- _Texto do exercício_
______
Mussi acredita que precisamos questionar como um meio de comunicação, com as características que as mídias digitais possuem, pode conversar com um ambiente democrático. A jornada para as possíveis respostas a essa problemática passa pelo investimento em metodologias de pesquisa nas redes sociais. Thomas Traumann, coordenador executivo do MBA FGV DAPP, e Danielle Sanches, pesquisadora da FGV DAPP, encerraram as discussões explicitando os desafios para identificar, entender e comunicar as dinâmicas nas redes, sobretudo com relação ao seu caráter político.

Traumann disse que a DAPP vem se consolidando como um espaço de investigação sobre como acontece o debate público nas redes, ou ainda sobre como as pessoas percebem, dentre outras questões, as políticas públicas no ambiente digital. Nesse sentido, o fato de haver mentiras durante as campanhas eleitorais – prática que ele localiza na história e nas diferentes sociedades – importa menos do que o modo como os usuários das redes percebem esses discursos e, mais ainda, como os disseminam.
______
Imagens das páginas e texto extraído

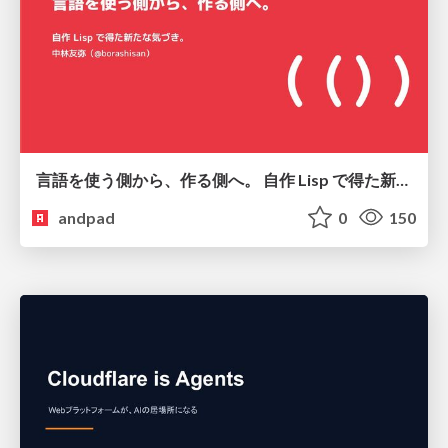
言語を使う側から、作る側へ。 自作 Lisp で得た新たな気づき。
andpad
0
150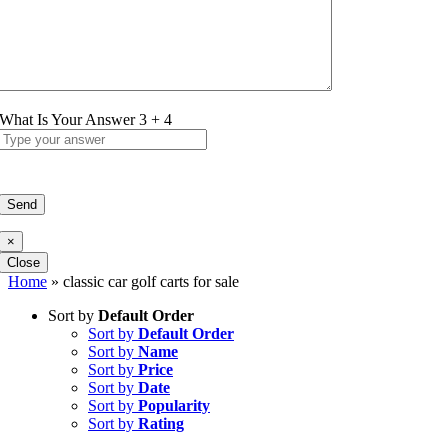
What Is Your Answer
3
+
4
×
Close
Home
»
classic car golf carts for sale
Sort by
Default Order
Sort by
Default Order
Sort by
Name
Sort by
Price
Sort by
Date
Sort by
Popularity
Sort by
Rating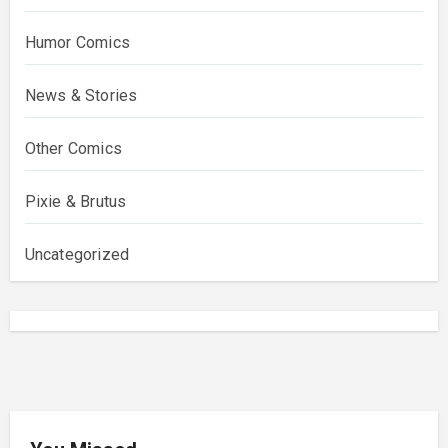
Humor Comics
News & Stories
Other Comics
Pixie & Brutus
Uncategorized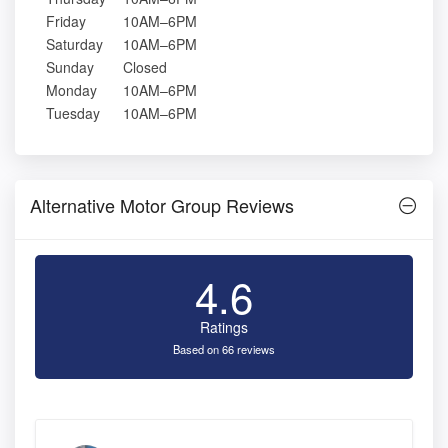
Friday
10AM–6PM
Saturday
10AM–6PM
Sunday
Closed
Monday
10AM–6PM
Tuesday
10AM–6PM
Alternative Motor Group Reviews
4.6
Ratings
Based on 66 reviews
______
- _Tarefas propostas_
(a) Responda às perguntas abaixo com base no texto sobre o debate político nas redes sociais.
(i) Pelo que passa a jornada para as possíveis respostas à problemática levantada por Mussi?
(ii) Que cargo Thomas Traumann ocupa, segundo o texto?
(iii) De acordo com Traumann, o que importa mais do que o fato de haver mentiras durante as campanhas eleitorais?
(b) Escreva a continuação do texto sobre o debate político nas redes sociais a partir do ponto em que ele termina.

- _Respostas_
(a)
(i) Passa pelo investimento em metodologias de pesquisa nas redes sociais.
(ii) Ele é coordenador executivo do MBA FGV DAPP.
(iii) Importa mais o modo como os usuários das redes percebem esses discursos e, mais ainda, como os disseminam.

(b)
Sanches apresentou os desafios para investigar, nesse sentido, o debate sobre o discurso de ódio na internet brasileira. Ela disse que, embora seja possível definir o discurso de ódio conceitualmente, a partir de uma vasta e crescente literatura, o quadro se complica quando a tarefa é fazer isso em realidades concretas, a partir de figuras de linguagem, memes e vídeos, por exemplo. Além disso, a pesquisa sobre o assunto esbarra em especificidades do campo on-line, como o anonimato e a invisibilidade dos produtores de conteúdo. Ela concluiu a exposição mostrando que os percalços e as dificuldades na busca por enfrentar os conflitos que emergem nas redes são dados importantes, na medida em que revelam a inoperância de respostas simplificadas.